It’s been a long time coming, but 25 years after the EF 50mm f/1.8 II was launched Canon has replaced its ‘nifty fifty’ with the new EF 50mm f/1.8 STM. Michael Topham finds out if it represents a bargain at just £129
Canon EF 50mm f/1.8 STM – Test results
Studying our lab results and sample images meticulously revealed signs of softness in the centre at f/1.8. However, stop down to f/2.8 and you’ll quickly notice that the centre immediately starts to sharpen up. The edges of images are perceptibly soft from f/1.8-f/2.8, but by the time you stop the lens down to f/4 and f/5.6 corner sharpness improves. Users who want to find the sweet spot and achieve ultimate sharpness should use the lens between f/8 and f/11. Close the aperture to f/16 and f/22 and diffraction has the affect of softening images.
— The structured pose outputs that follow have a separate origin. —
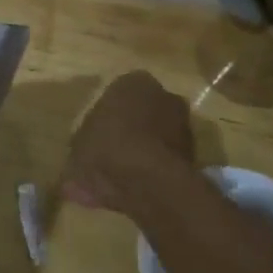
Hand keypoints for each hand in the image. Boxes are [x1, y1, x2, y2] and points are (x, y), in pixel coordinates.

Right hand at [61, 71, 195, 212]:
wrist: (149, 181)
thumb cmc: (106, 148)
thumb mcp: (78, 146)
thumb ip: (82, 147)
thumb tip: (78, 168)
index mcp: (132, 83)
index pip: (117, 94)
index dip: (106, 117)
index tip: (96, 136)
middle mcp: (162, 95)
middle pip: (141, 113)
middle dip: (128, 130)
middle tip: (109, 155)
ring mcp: (182, 123)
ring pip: (155, 136)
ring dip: (142, 152)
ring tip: (121, 178)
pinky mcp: (194, 153)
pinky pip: (164, 159)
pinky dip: (152, 171)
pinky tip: (134, 190)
Shooting wide-open at the maximum aperture (f/1.8) results in strong vignetting at the corners and it’s a similar story at f/2 where you can’t fail to notice the dark corners at the edges of the frame. Stopping the lens down to f/2.8 sees the effect of vignetting reduce significantly, and although still present it’s not as obvious in real-world images. Setting the lens to f/4 and beyond sees the traces of vignetting vanish.
As to be expected from a fixed-focal-length standard lens, distortion is well handled. Our distortion chart did show a little barrelling towards the corners, but it’s by no means anything to be concerned about and you’ll struggle to observe it in real-world use.